SRIF₁₄ stimulated [³⁵S]GTPγS binding to 162, 220, 148 and 266% of control levels via sst₂, sst₃, sst₄ and sst₅ receptors, respectively. At sst₁ receptors, SRIF₁₄ produced only a limited stimulation (E _max 115%). Hence sst₁ receptors were not subjected to further [³⁵S]GTPγS binding experiments. [³⁵S]GTPγS binding assays were then performed with sst_2–5 receptors. Most of the peptide analogues stimulated [³⁵S]GTPγS binding in sst_2–5 receptor-expressing cells. BIM 23056 behaved as an antagonist on SRIF₁₄-induced [³⁵S]GTPγS binding with an apparent pK _Bs of 6.33 and 5.84 at hsst₃ and hsst₅ receptors respectively, whereas neither agonism nor antagonism could be shown (at 1 µM) at sst₂ or sst₄ receptors. The effect at sst₅ receptors was not surmountable and needs further investigations. The so-called "antagonist" SA, was devoid of antagonist activity at sst₂ or sst₃ receptors, whereas it was almost a full agonist at sst₄ and sst₅ receptor-mediated [³⁵S]GTPγS binding. The [³⁵S]GTPγS-binding profiles of hsst_2–5 receptors were compared with their respective radioligand binding profiles. For sst₄ and sst₅ receptors, the rank order of affinity of all tested radioligands correlated highly significantly with [³⁵S]GTPγS binding (r=0.814–0.897). At sst₃ receptors, [³⁵S]GTPγS binding correlated somewhat less with binding profiles obtained with [¹²⁵I][Tyr¹⁰]CST₁₄ and [¹²⁵I]CGP 23996 than with [¹²⁵I]LTT-SRIF₂₈ (r=0.743, 0.757 and 0.882, respectively). At sst₂ receptors, [³⁵S]GTPγS binding correlated with [¹²⁵I]LTT-SRIF₂₈, [¹²⁵I]CGP 23996 and [¹²⁵I][Tyr³]octreotide binding profiles (r=0.596–0.699), but not with [¹²⁵I][Tyr¹⁰]CST₁₄ binding.

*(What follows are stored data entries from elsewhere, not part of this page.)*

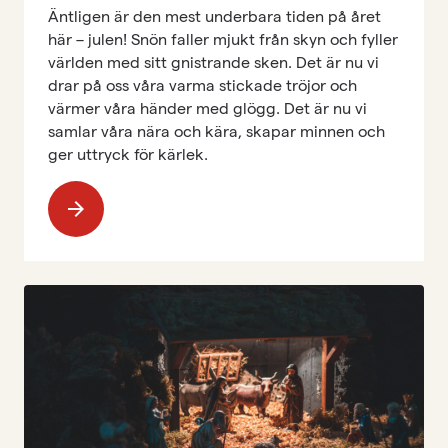
Äntligen är den mest underbara tiden på året
här – julen! Snön faller mjukt från skyn och fyller
världen med sitt gnistrande sken. Det är nu vi
drar på oss våra varma stickade tröjor och
värmer våra händer med glögg. Det är nu vi
samlar våra nära och kära, skapar minnen och
ger uttryck för kärlek.
arrow_forward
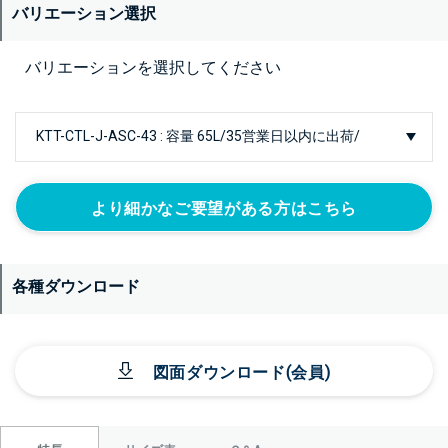
バリエーション選択
バリエーションを選択してください
より細かなご要望がある方はこちら
各種ダウンロード
図面ダウンロード(会員)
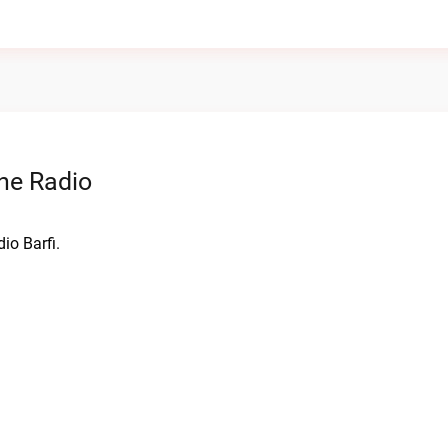
ine Radio
io Barfi.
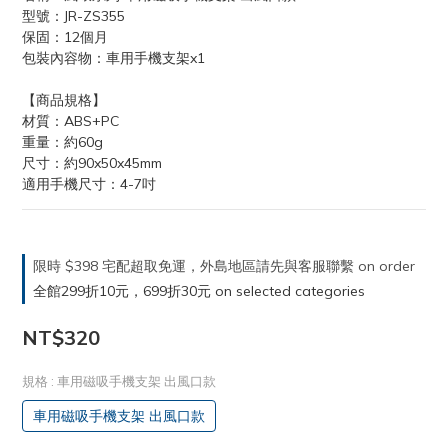
型號：JR-ZS355
保固：12個月
包裝內容物：車用手機支架x1
【商品規格】
材質：ABS+PC
重量：約60g
尺寸：約90x50x45mm
適用手機尺寸：4-7吋
限時 $398 宅配超取免運，外島地區請先與客服聯繫 on order
全館299折10元，699折30元 on selected categories
NT$320
規格
: 車用磁吸手機支架 出風口款
車用磁吸手機支架 出風口款
BUY NOW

The present [³⁵S]GTPγS binding data combined to previous radioligand binding results obtained in cells expressing human SRIF receptors, suggest that at any given receptor, agonists' rank orders of potency (not to mention absolute affinity values which vary profoundly) are not as strictly ordered as may be anticipated. We are investigating these aspects further by analysing additional signalling pathways.